Recognize Talent Specialization
In an effort to simplify supplier management, enterprises often enforce standardized rates for varying levels of talent across the organization. This means, inevitably, that the enterprise is overpaying for certain services and underpaying for others. Maintaining a salesforce app is a very different challenge when compared to rewriting a core banking system or launching a breakthrough product. By refusing to recognize this, enterprises are making it difficult for their partners to bring in elite talent for elite challenges.
There are often creative ways to get around this at most enterprises, but that shouldn’t be required. There should be an understanding about the variability of challenges that is built into the system itself. Executives should put pressure on supplier management to make it possible to work within the system and still get the talent that they need.
Realign Incentives
When you have successfully onboarded more vendors and increased the range of specializations you can support, it is time to start thinking about contracts that better serve the interests of your enterprise. Large consultancies have managed to become very inflexible about engagement models over the years, primarily because they are so entrenched. You should be able to convert consultants into FTEs after a certain threshold period. You should be able to penalize your partners for consistently subpar talent. You should be able to demand terms that incentivize your partner to deliver and ship, rather than incentivize them to get a contract renewal.
When there's genuine competition for your business, consultancies will be more open to these terms. The goal isn't to squeeze your partners, but to create win-win scenarios where their success is directly tied to the value they create for you. This approach does more than improve individual engagements; it shapes an ecosystem of consultancies that are more innovative, accountable, and aligned with your business objectives.
The Consulting Revolution
The consulting industry stands at a crossroads, much like enterprise software did two decades ago. The ingredients for disruption are all present: a massive market ripe for innovation, emerging technologies that can dramatically enhance service delivery, and growing dissatisfaction with the status quo. The question isn't whether consulting will be disrupted, but who will lead this transformation and reap the rewards.

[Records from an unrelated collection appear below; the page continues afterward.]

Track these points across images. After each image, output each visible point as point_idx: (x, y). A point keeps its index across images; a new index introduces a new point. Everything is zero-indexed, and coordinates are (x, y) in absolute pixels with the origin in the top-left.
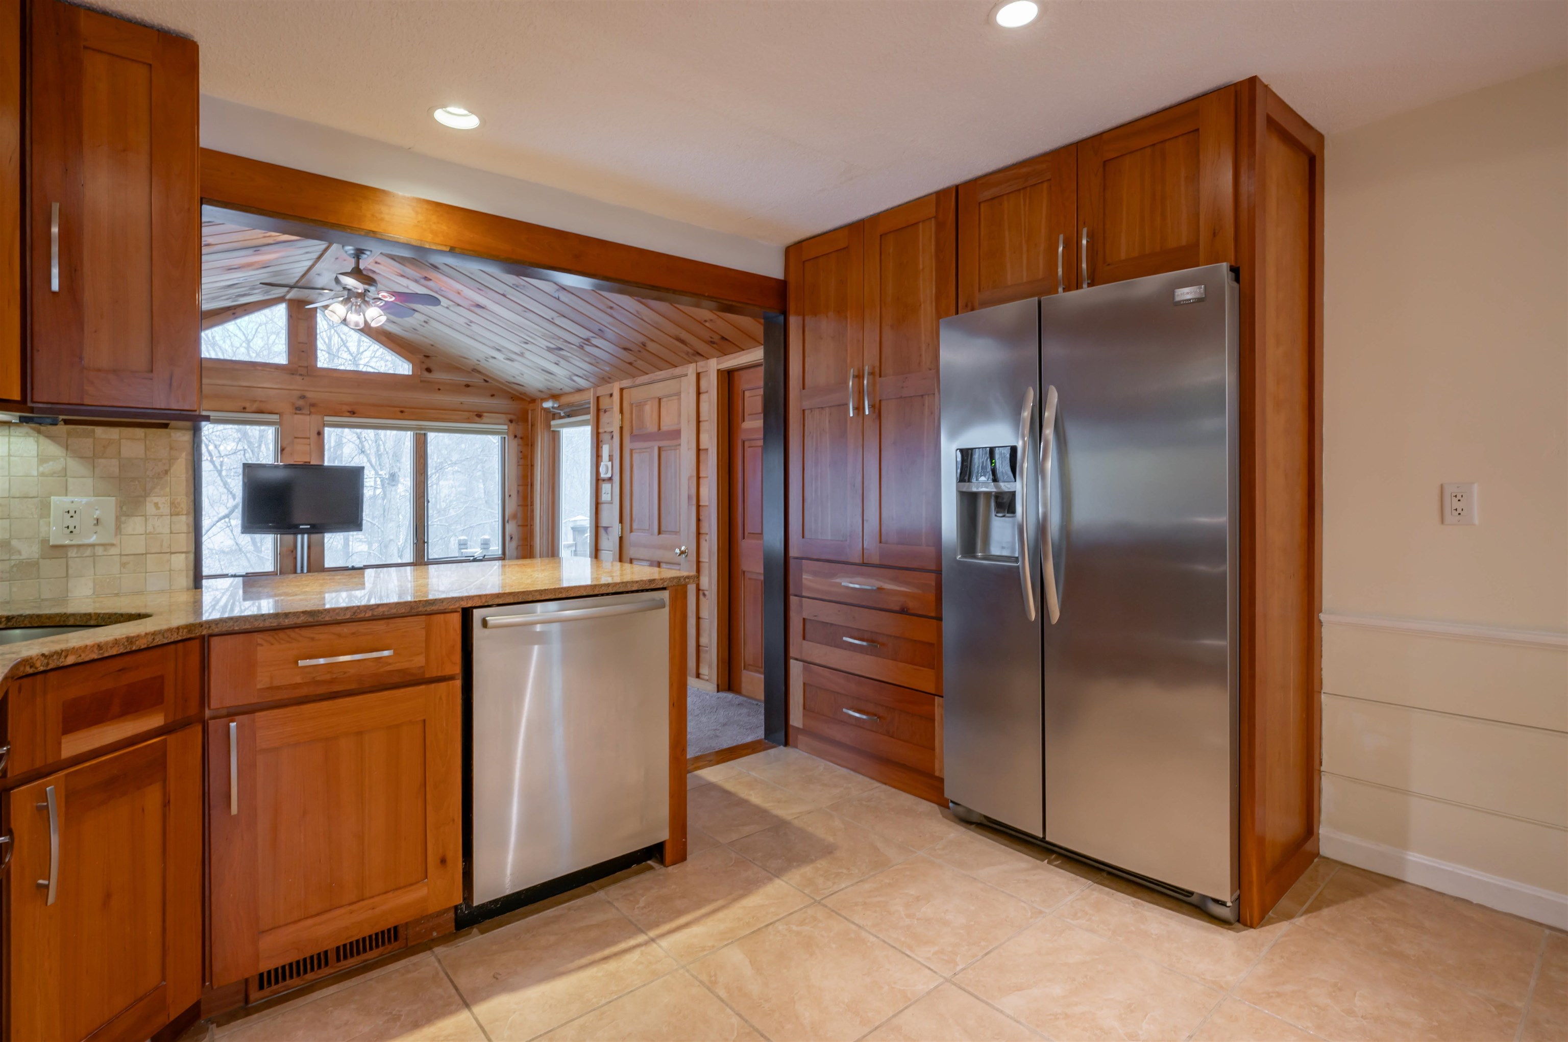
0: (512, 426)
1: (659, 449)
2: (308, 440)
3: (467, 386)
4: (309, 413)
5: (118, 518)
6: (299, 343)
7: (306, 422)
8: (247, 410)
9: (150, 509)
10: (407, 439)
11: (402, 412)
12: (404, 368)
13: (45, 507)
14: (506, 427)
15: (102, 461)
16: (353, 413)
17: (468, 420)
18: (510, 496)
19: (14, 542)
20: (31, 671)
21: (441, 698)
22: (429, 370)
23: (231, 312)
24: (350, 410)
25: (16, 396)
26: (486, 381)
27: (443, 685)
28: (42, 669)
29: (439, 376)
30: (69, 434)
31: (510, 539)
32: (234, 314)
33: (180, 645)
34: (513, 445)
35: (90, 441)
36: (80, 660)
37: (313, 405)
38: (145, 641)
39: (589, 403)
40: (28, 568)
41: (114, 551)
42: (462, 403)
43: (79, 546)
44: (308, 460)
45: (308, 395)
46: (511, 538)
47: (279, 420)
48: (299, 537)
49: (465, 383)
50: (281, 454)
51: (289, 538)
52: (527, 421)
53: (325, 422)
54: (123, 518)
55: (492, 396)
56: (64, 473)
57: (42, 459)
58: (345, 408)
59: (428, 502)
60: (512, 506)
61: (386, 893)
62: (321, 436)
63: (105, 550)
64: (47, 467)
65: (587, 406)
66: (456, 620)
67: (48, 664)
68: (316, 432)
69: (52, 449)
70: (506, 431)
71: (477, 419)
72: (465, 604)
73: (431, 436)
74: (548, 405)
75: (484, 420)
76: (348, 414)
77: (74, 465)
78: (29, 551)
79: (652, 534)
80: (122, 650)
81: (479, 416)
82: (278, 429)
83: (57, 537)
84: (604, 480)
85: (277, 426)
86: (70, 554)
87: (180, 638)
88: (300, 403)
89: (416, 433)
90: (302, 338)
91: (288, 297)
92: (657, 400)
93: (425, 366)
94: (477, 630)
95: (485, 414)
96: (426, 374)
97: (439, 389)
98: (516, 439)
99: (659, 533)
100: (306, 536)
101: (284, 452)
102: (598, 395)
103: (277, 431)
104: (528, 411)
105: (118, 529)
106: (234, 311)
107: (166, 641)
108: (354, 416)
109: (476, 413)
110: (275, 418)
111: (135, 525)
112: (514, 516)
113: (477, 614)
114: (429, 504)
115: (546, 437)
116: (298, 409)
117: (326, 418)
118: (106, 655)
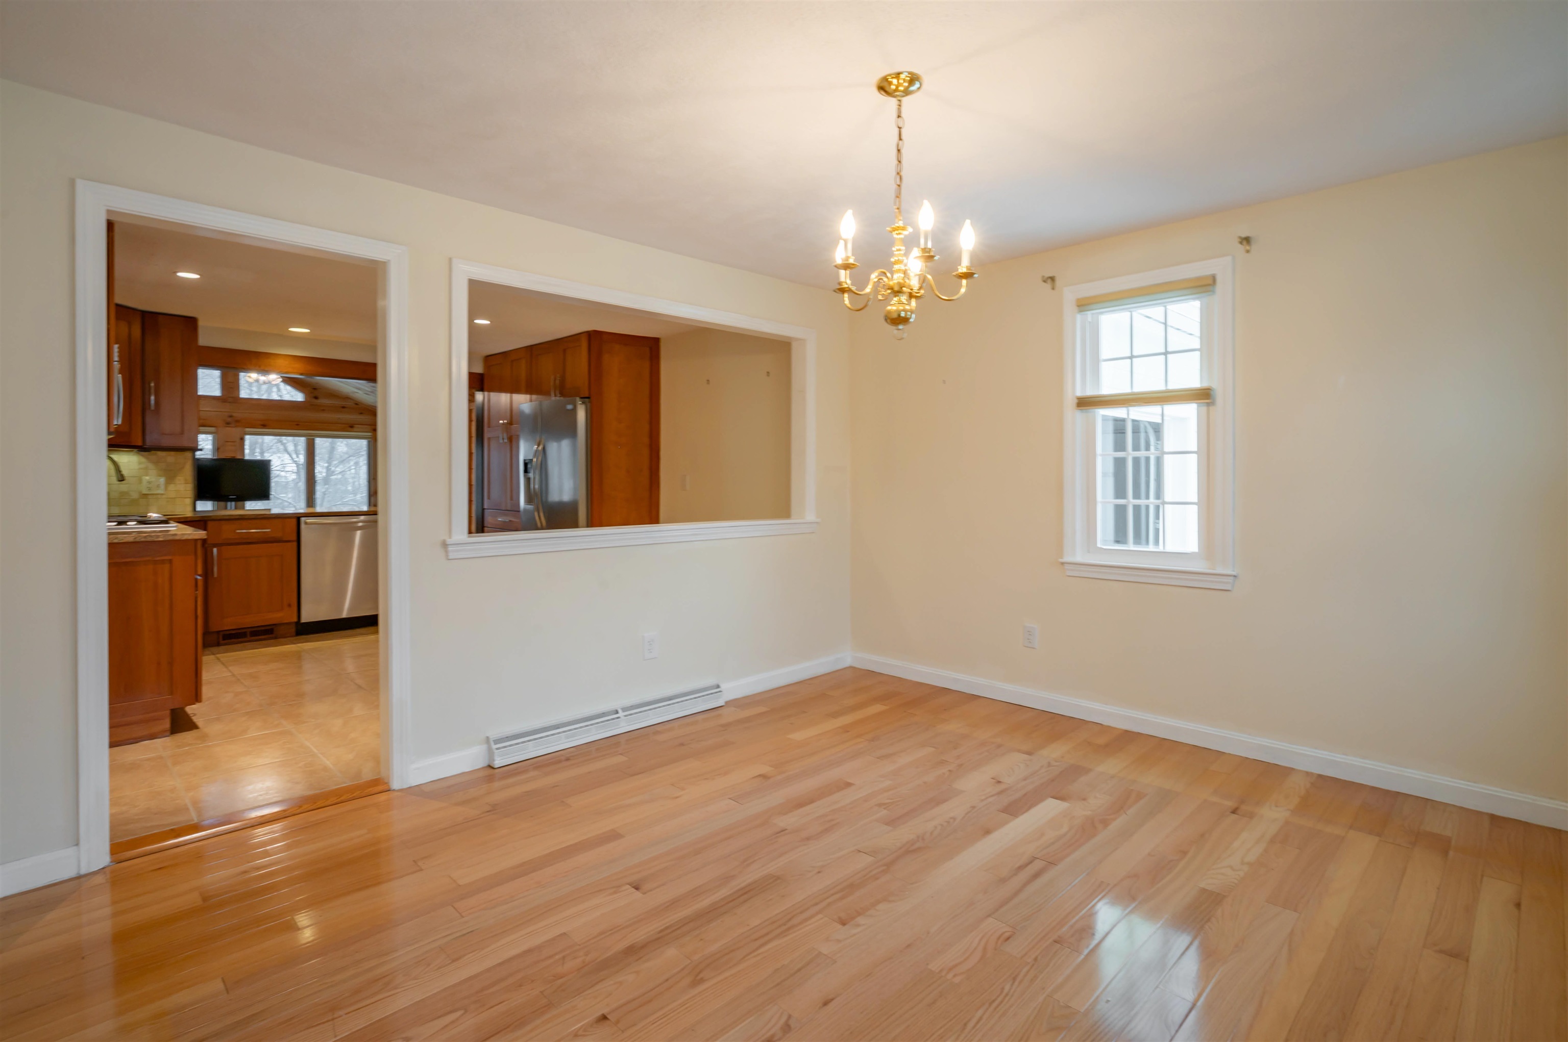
4: (234, 426)
5: (166, 485)
6: (229, 382)
7: (234, 431)
9: (176, 481)
10: (302, 441)
11: (297, 425)
12: (299, 397)
13: (140, 481)
14: (369, 434)
15: (160, 463)
16: (264, 426)
17: (344, 430)
21: (288, 548)
22: (316, 398)
24: (262, 424)
26: (356, 404)
27: (289, 543)
29: (323, 401)
35: (155, 457)
37: (237, 421)
40: (134, 502)
41: (164, 496)
42: (339, 419)
43: (152, 494)
45: (234, 414)
47: (216, 431)
48: (229, 503)
49: (342, 405)
51: (222, 502)
54: (168, 485)
55: (361, 413)
56: (146, 468)
57: (140, 463)
58: (260, 423)
63: (162, 495)
64: (142, 466)
66: (294, 521)
68: (239, 438)
69: (143, 460)
70: (370, 436)
71: (350, 429)
72: (299, 516)
73: (318, 441)
76: (261, 427)
77: (150, 466)
78: (135, 496)
81: (352, 427)
82: (216, 436)
83: (145, 492)
88: (229, 420)
90: (230, 385)
93: (313, 396)
94: (303, 526)
95: (356, 426)
96: (314, 401)
100: (233, 502)
101: (219, 450)
103: (215, 438)
105: (166, 489)
108: (265, 428)
109: (348, 425)
110: (212, 429)
111: (172, 487)
113: (303, 519)
116: (228, 423)
117: (247, 429)
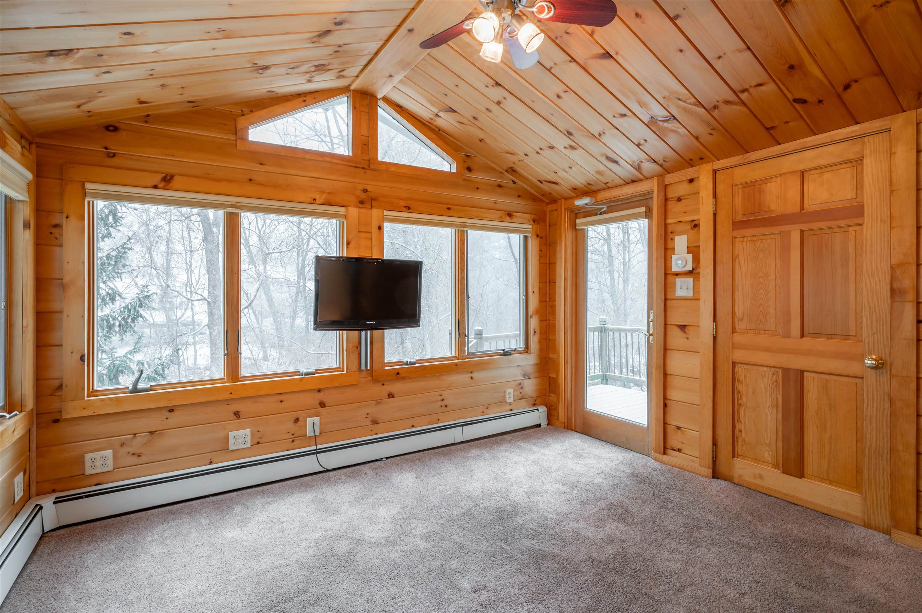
0: (535, 226)
1: (802, 232)
2: (370, 234)
3: (500, 186)
4: (370, 207)
6: (362, 136)
7: (368, 215)
8: (317, 202)
10: (449, 236)
11: (448, 209)
12: (450, 166)
14: (530, 227)
16: (408, 208)
17: (501, 219)
18: (532, 292)
22: (469, 169)
23: (301, 99)
24: (406, 205)
26: (514, 182)
29: (477, 176)
31: (533, 333)
32: (304, 101)
37: (374, 199)
39: (652, 193)
42: (495, 203)
44: (371, 255)
45: (370, 189)
46: (535, 332)
47: (345, 213)
48: (363, 333)
49: (497, 183)
50: (347, 248)
51: (354, 334)
52: (545, 221)
53: (385, 217)
55: (519, 196)
58: (403, 203)
59: (468, 297)
60: (536, 301)
62: (381, 231)
65: (650, 196)
68: (377, 227)
70: (531, 230)
71: (508, 219)
74: (580, 202)
75: (513, 219)
76: (404, 209)
79: (788, 336)
81: (510, 215)
82: (343, 222)
84: (677, 274)
85: (342, 220)
88: (363, 196)
89: (458, 230)
91: (352, 88)
92: (799, 174)
93: (466, 166)
95: (514, 214)
96: (468, 173)
97: (478, 188)
98: (538, 237)
99: (802, 336)
100: (369, 332)
101: (350, 245)
102: (666, 184)
103: (342, 225)
104: (546, 212)
106: (305, 98)
108: (409, 211)
109: (507, 212)
110: (341, 210)
112: (537, 313)
114: (469, 300)
115: (570, 234)
116: (361, 202)
117: (386, 213)
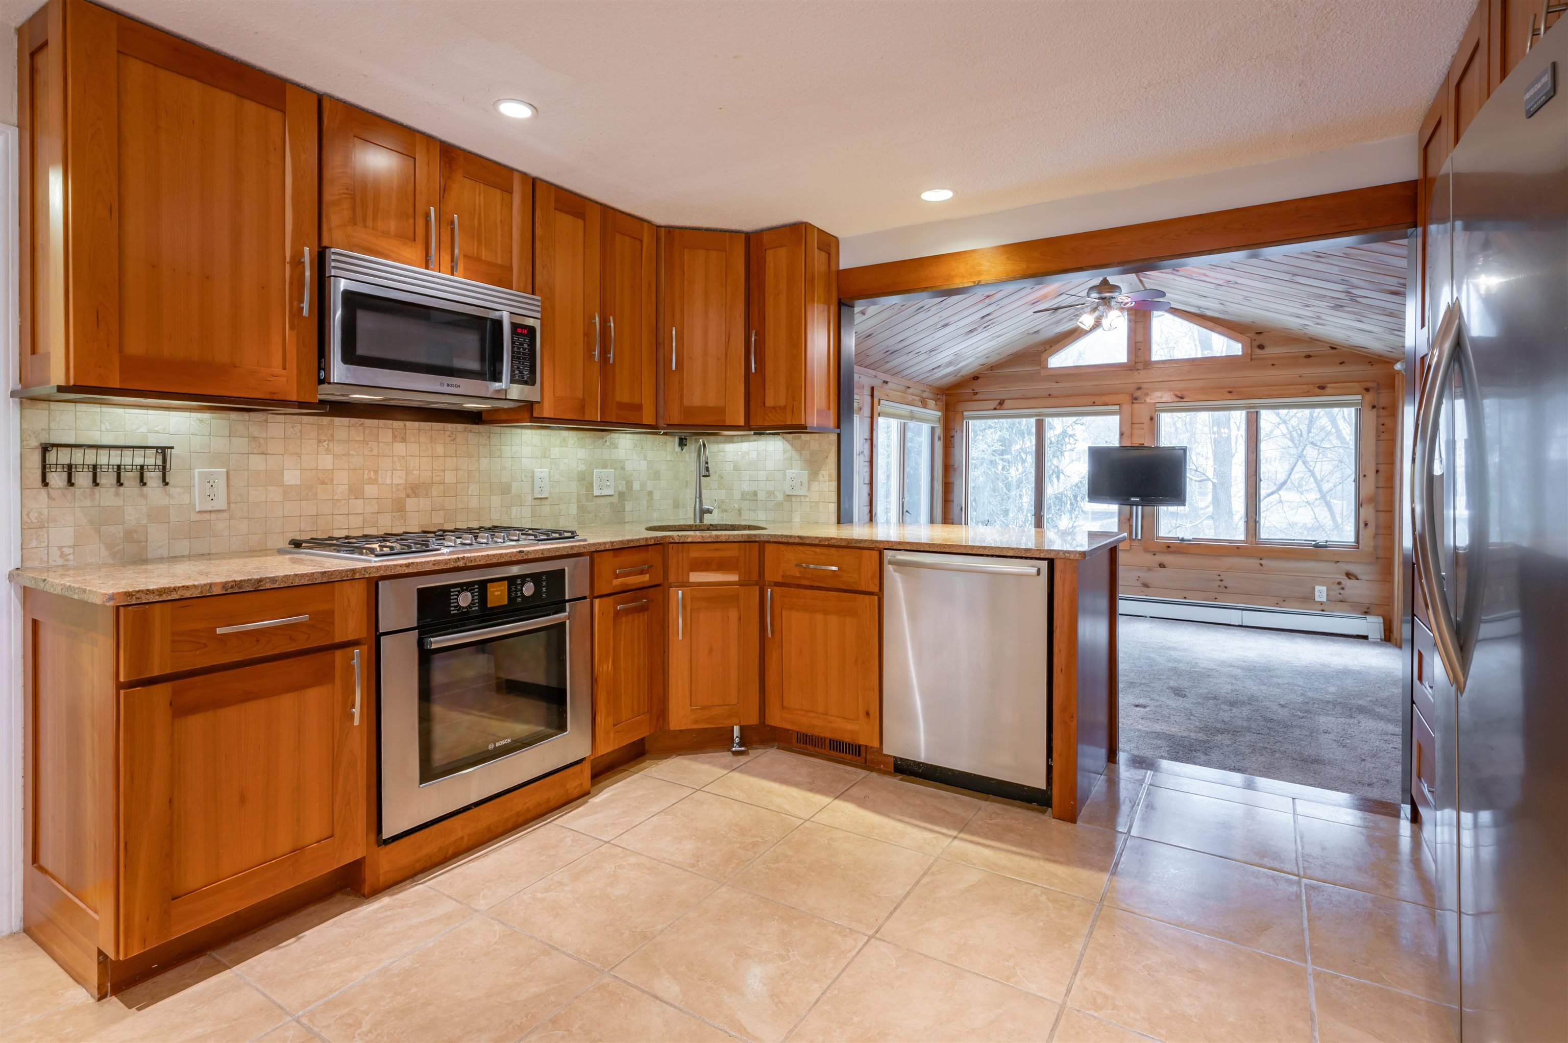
0: (1369, 397)
2: (1142, 425)
3: (1309, 356)
5: (809, 482)
6: (1136, 342)
8: (1096, 404)
9: (820, 477)
10: (1239, 419)
11: (1230, 392)
12: (1234, 348)
13: (785, 475)
14: (1359, 397)
15: (804, 452)
16: (1182, 398)
17: (1308, 394)
18: (1365, 476)
19: (776, 492)
20: (673, 541)
21: (866, 606)
22: (1261, 347)
25: (742, 423)
26: (1333, 348)
27: (867, 597)
28: (677, 541)
29: (1270, 351)
30: (793, 438)
31: (1364, 525)
33: (747, 544)
34: (1371, 416)
35: (799, 441)
36: (693, 541)
38: (724, 538)
40: (778, 506)
41: (807, 499)
42: (1300, 376)
43: (796, 496)
44: (1145, 443)
46: (1366, 524)
47: (1121, 410)
48: (1134, 507)
49: (1305, 354)
50: (1125, 437)
53: (1161, 409)
54: (811, 482)
55: (1342, 364)
56: (791, 459)
57: (785, 451)
60: (1369, 487)
61: (838, 717)
62: (1157, 420)
63: (805, 499)
64: (787, 456)
66: (876, 555)
67: (680, 540)
68: (1149, 418)
69: (788, 446)
70: (1361, 401)
71: (1320, 391)
73: (1263, 414)
74: (1398, 366)
75: (1328, 391)
77: (795, 454)
78: (780, 498)
80: (713, 540)
81: (1322, 387)
83: (789, 490)
86: (794, 500)
87: (743, 540)
89: (1249, 412)
90: (1140, 338)
93: (1256, 343)
94: (886, 565)
95: (1330, 385)
96: (1258, 351)
97: (1274, 365)
98: (1375, 410)
100: (1140, 508)
103: (1121, 419)
104: (1394, 375)
105: (809, 490)
107: (735, 540)
108: (1182, 400)
109: (1317, 385)
110: (1117, 408)
111: (815, 486)
112: (1372, 500)
113: (886, 554)
118: (706, 541)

For both consultancies and their enterprise clients, the imperative is clear: embrace change or risk irrelevance. Innovative consultancies that combine deep domain expertise, elite talent, and software-enabled services stand to capture enormous value. Meanwhile, enterprises that actively reshape their vendor relationships and internal processes will gain a significant competitive advantage. In the end, this isn't just about better consulting services; it's about unlocking new levels of enterprise agility and innovation. The consulting revolution is coming, and it promises to be as transformative as the software revolution that preceded it.
The only question that remains is: who will write the next chapter in this $1.2 trillion story?